"""

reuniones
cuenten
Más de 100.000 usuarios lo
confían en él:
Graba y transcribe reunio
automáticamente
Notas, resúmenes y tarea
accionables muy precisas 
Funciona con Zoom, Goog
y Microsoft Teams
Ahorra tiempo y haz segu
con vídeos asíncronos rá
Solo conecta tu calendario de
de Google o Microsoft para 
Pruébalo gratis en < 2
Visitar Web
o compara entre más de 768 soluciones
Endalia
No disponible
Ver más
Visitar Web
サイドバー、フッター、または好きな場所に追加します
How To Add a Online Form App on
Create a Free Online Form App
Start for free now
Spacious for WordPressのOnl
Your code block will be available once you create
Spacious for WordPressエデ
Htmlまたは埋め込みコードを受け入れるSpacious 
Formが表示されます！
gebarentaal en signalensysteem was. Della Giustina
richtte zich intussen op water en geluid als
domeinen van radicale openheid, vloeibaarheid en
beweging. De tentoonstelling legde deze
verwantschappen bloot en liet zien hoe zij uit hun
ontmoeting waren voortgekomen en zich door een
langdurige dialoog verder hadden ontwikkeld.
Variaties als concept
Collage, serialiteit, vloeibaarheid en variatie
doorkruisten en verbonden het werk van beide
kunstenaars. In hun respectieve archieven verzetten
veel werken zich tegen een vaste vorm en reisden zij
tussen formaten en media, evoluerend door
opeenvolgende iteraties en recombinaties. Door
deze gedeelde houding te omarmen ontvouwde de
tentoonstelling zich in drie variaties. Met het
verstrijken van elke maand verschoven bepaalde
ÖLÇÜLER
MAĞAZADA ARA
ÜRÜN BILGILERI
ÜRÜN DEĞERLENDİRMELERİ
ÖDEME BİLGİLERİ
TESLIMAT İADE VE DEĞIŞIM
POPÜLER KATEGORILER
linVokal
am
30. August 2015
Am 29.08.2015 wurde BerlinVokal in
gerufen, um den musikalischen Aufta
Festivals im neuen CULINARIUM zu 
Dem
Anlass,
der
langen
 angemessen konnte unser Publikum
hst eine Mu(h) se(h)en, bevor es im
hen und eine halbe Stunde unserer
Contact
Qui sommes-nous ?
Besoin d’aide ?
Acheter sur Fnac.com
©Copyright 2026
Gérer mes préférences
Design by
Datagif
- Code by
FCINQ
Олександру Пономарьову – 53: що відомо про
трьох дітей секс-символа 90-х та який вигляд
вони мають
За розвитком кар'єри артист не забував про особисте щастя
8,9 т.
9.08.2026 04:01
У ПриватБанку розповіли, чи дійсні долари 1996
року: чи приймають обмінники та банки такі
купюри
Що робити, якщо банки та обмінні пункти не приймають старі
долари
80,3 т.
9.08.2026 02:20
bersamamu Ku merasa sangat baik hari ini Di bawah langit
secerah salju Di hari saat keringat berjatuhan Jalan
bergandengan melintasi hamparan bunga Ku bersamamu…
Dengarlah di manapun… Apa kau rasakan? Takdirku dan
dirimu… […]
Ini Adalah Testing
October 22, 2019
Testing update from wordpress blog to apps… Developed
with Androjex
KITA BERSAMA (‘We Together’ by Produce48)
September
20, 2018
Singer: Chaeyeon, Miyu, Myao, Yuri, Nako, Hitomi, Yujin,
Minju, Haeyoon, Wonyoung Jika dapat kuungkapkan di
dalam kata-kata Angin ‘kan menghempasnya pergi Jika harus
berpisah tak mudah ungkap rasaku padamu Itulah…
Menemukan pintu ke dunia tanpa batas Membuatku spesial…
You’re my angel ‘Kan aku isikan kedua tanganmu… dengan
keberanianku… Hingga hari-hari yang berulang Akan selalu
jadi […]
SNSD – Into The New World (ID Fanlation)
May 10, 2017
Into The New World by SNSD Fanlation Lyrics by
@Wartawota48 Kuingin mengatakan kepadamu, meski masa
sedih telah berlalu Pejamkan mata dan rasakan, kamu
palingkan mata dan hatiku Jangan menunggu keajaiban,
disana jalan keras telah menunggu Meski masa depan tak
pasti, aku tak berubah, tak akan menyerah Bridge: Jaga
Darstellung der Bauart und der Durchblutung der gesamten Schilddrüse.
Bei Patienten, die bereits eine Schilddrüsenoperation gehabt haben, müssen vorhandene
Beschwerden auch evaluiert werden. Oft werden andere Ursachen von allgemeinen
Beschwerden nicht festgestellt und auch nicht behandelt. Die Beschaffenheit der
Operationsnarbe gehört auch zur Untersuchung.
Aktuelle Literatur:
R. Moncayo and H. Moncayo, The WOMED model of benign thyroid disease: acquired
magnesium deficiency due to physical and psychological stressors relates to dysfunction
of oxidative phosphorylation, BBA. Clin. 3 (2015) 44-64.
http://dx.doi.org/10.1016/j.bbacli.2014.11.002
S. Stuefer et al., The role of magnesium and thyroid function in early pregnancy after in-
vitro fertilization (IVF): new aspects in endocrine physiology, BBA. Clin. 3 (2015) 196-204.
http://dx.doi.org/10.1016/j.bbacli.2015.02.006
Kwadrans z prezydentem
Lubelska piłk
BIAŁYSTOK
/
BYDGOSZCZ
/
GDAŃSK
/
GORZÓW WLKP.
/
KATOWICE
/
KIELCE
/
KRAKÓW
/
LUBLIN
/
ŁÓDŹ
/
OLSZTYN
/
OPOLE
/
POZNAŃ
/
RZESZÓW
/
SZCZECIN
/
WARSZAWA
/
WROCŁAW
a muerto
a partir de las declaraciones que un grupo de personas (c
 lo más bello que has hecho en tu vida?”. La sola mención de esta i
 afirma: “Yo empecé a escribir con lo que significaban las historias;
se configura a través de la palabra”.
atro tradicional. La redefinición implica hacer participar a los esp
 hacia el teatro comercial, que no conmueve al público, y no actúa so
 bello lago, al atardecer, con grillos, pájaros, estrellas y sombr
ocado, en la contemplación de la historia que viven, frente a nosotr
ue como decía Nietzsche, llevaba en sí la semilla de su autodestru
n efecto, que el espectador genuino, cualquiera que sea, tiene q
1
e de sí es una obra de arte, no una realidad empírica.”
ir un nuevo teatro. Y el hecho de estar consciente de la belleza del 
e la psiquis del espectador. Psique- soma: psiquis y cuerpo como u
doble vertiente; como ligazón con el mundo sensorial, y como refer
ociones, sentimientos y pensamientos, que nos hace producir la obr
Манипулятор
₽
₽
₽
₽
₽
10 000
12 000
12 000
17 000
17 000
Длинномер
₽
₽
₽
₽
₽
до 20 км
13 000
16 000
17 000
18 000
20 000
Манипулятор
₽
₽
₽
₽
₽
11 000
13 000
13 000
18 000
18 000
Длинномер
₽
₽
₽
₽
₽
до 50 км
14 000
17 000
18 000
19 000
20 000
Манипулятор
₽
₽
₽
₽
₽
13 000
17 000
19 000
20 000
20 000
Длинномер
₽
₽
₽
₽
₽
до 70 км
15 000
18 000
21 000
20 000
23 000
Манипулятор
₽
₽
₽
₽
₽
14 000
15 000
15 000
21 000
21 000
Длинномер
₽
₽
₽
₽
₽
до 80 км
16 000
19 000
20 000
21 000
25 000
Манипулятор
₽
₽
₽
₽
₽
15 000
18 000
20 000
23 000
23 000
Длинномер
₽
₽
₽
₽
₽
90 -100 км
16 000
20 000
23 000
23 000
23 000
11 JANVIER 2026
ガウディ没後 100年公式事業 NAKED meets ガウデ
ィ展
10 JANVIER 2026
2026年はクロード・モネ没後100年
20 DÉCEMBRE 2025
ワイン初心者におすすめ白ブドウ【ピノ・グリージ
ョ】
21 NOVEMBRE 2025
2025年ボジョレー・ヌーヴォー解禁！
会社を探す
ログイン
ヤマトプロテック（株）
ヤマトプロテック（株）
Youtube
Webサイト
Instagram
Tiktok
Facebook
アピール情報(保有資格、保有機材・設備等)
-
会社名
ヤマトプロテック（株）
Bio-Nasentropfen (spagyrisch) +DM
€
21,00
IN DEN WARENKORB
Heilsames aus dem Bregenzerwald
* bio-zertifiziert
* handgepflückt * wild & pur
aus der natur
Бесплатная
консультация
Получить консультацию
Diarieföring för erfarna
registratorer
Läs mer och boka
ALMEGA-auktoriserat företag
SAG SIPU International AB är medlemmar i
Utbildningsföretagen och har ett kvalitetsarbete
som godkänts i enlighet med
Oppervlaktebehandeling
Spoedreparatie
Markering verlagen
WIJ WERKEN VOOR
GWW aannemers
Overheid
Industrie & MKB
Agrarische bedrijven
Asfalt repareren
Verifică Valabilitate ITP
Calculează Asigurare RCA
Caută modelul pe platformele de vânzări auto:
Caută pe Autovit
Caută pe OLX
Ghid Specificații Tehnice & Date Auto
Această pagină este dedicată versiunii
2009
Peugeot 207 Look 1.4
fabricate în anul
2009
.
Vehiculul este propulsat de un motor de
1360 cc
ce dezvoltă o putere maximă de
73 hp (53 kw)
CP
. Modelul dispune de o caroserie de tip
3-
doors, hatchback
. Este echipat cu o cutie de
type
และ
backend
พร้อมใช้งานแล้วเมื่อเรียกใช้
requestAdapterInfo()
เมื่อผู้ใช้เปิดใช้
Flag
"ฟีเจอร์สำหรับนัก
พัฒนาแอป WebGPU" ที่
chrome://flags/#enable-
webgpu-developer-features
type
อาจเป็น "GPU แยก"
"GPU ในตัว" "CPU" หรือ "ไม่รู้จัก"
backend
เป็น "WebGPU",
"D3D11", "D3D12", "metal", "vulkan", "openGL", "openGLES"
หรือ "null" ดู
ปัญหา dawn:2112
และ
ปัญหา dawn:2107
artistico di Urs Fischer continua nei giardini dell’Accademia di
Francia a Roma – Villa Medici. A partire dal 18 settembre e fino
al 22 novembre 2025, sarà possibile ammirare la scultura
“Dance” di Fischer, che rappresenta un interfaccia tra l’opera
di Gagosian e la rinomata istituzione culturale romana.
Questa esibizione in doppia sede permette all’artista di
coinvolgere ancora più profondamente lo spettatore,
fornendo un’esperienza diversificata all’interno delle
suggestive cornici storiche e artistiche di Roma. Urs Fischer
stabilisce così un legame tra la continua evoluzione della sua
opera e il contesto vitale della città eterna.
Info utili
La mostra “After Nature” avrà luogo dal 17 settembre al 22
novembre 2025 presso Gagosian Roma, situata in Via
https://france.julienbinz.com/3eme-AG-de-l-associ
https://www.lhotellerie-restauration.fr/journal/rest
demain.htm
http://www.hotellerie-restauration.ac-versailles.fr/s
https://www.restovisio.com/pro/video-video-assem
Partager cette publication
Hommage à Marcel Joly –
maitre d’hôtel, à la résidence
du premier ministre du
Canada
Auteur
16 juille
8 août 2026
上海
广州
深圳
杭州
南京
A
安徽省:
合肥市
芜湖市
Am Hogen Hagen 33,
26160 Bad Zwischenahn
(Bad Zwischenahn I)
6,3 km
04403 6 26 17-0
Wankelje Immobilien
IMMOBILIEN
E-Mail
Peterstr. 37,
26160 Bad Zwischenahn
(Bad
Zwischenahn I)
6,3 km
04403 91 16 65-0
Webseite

"""

== Problem ==
Copy out the stretch of the records from the very first line through the line that contains "con vídeos asíncronos rá", both included, keeping every character as it stands.

== Solution ==
reuniones
cuenten
Más de 100.000 usuarios lo
confían en él:
Graba y transcribe reunio
automáticamente
Notas, resúmenes y tarea
accionables muy precisas 
Funciona con Zoom, Goog
y Microsoft Teams
Ahorra tiempo y haz segu
con vídeos asíncronos rá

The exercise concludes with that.